A longitudinal study on quality of life and depression in ALS patient-caregiver couples

Objectives: To evaluate the modification of quality of life ( QoL) and depression in a series of amyotrophic lateral sclerosis ( ALS) patient - caregiver couples during a period of 9 months and compare them to patients' ALS Functional Rating Scale ( ALS- FRS). Methods: Depression was assessed with Zung Depression Scale ( ZDS) and QoL with McGill Quality of Life Questionnaire ( MQoL). Caregivers' burden was assessed with Caregiver Burden Inventory ( CBI), and patients' feeling to be a burden with the Self- Perceived Burden Scale ( SPBS).
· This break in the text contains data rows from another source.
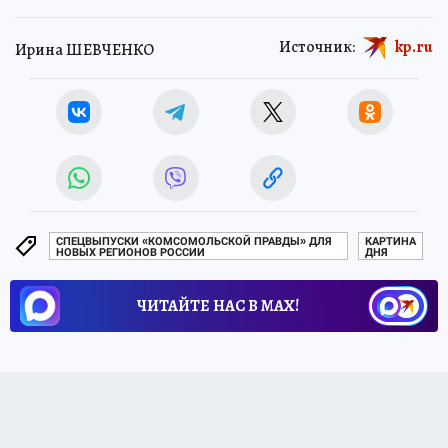
Источник:
kp.ru
Ирина ШЕВЧЕНКО
СПЕЦВЫПУСКИ «КОМСОМОЛЬСКОЙ ПРАВДЫ» ДЛЯ
КАРТИНА
НОВЫХ РЕГИОНОВ РОССИИ
ДНЯ
ЧИТАЙТЕ НАС В МАХ!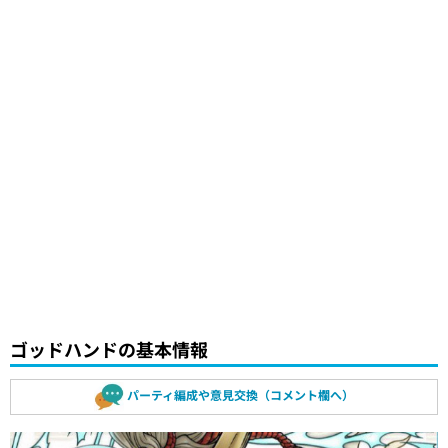
ゴッドハンドの基本情報
パーティ編成や意見交換（コメント欄へ）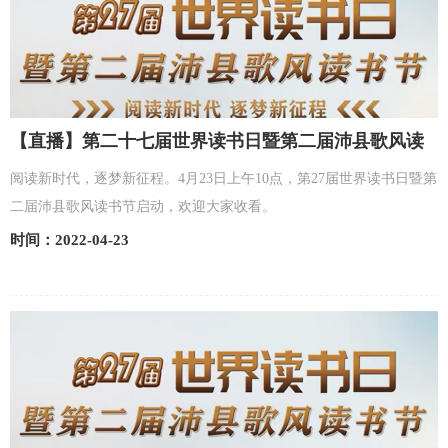
【直播】第二十七届世界读书日暨第二届沛县歌风读
书节
阅读新时代，逐梦新征程。4月23日上午10点，第27届世界读书日暨第
二届沛县歌风读书节启动，欢迎大家收看。
时间：2022-04-23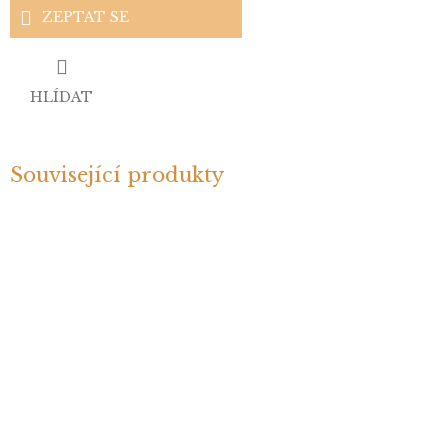
ZEPTAT SE
HLÍDAT
Související produkty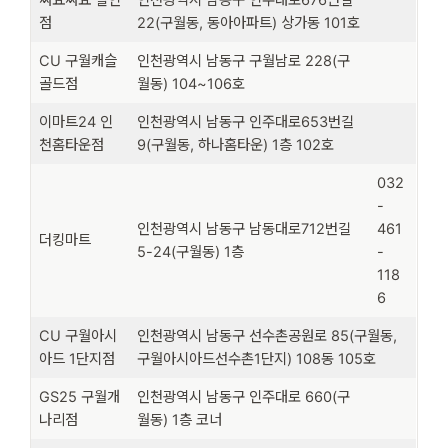
점
22(구월동, 동아아파트) 상가동 101호
CU 구월캐슬
인천광역시 남동구 구월남로 228(구
골드점
월동) 104~106호
이마트24 인
인천광역시 남동구 인주대로653번길
천홈타운점
9(구월동, 하나홈타운) 1층 102호
032
-
인천광역시 남동구 남동대로712번길
461
더킹마트
5-24(구월동) 1층
-
118
6
CU 구월아시
인천광역시 남동구 선수촌공원로 85(구월동,
아드 1단지점
구월아시아드선수촌1단지) 108동 105호
GS25 구월개
인천광역시 남동구 인주대로 660(구
나리점
월동) 1층 코너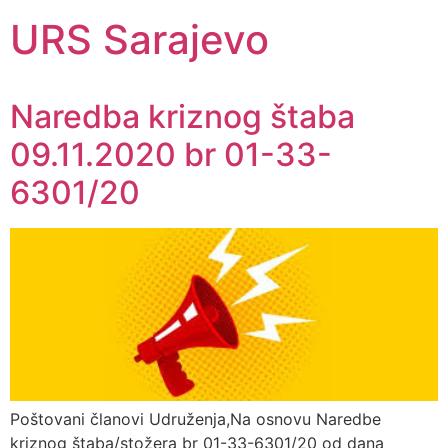
URS Sarajevo
Naredba kriznog štaba
09.11.2020 br 01-33-
6301/20
Poštovani članovi Udruženja,Na osnovu Naredbe
kriznog štaba/stožera br 01-33-6301/20 od dana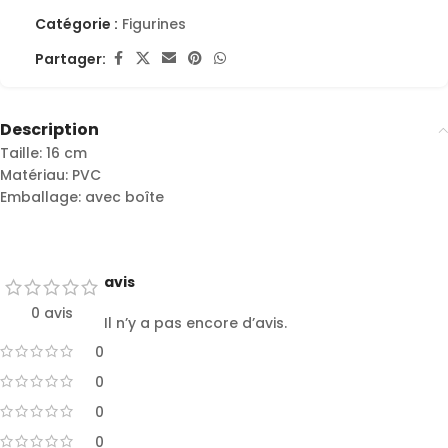
Catégorie :
Figurines
Partager:
Description
Taille: 16 cm
Matériau: PVC
Emballage: avec boîte
avis
0 avis
Il n’y a pas encore d’avis.
0
0
0
0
Results: Thirty- one ALS patient caregiver couples were interviewed at baseline and after 9 months. The mean ALS- FRS score was 28.7 ( SD 7) at baseline and 24.1 ( 6.9) at the second interview ( p = 0.0001). Patients' mean MQoL score slightly increased from 6.8 ( 1.6) to 7 ( 1.1) ( p = 0.07); their ZDS score slightly increased ( 43.2 [ 8.7] at baseline and 45.7 [ 9.3] at the second interview) but they remained in the not depressed range. Caregivers' mean MQoL score slightly decreased, and their mean ZDS increased from 38.9 ( 8.1) to 42.2 ( 8.7) ( p = 0.02). The mean CBI score increased from 50.3 ( 17.6) to 55.8 ( 16.4) ( p = 0.03). Conclusions: We found a substantial steadiness of quality of life and depression in patients with amyotrophic lateral sclerosis over a 9- month period, vs a significant increase of burden and depression of their caregivers.